The Morphogenic Field is Real & These Scientists Show How to Use It

Rupert Sheldrake has been trying to tell us that morphogenic fields exist for a long time, but science is finally starting to prove it.

 

Check out this amazing article out of the Resonance Foundation, here’s an excerpt:

 

 

“In a new study, Chris Jeynes and Michael Parker pose the question: How does nature produce such stunning symmetry and order in many systems observed across enormous scales? Under the microscope, a snowflake shows intricate patterning and remarkable symmetry, and in a telescope the same is observed for spiral galaxies up to half a million light years across.

 

 

Both of these systems are made of innumerable subunits (be they water molecules or stars and planets) which should behave completely oblivious to the overall configuration of the conglomerate.
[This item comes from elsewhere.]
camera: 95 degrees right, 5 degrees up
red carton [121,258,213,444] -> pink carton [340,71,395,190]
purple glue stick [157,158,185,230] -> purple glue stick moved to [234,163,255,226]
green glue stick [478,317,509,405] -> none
That is to say, the behavior of these systems at the scales that matter—the fundamental units of which they are composed— should be completely random aside from some formative causation arising from intermolecular or inter-gravitational interactions, which are not long-range.

 

 

The question then becomes what is the causative ordering parameters that results in chaotically interacting many-body systems coming together in spectacular symmetry and ordered geometrical configurations? The physics that describes the micro-scale ordering of a system is known as entropy, so obviously this is where we must turn.

 

 

When we talk about entropy, we have to remember that the idea of entropy was derived assuming an isolated or closed system where an increase of entropy is essentially an increase in the amount of “lost” energy. Thermodynamically speaking, the system will be tending towards a state of thermal equilibrium – a state where no more work can be done on the system, unless from external sources – this is the state of maximal entropy.

 

 

Historically, and even in some modern-day compelling theories, the causative ordering force was postulated to be a morphogenic field—a field that shaped the morphogenesis of objects much like a magnetic field would do to iron filings. Such a notion was swiftly dismissed by scientists as it was presumed to require some kind of magical force to exert the ordering influence, a force not known to physics.”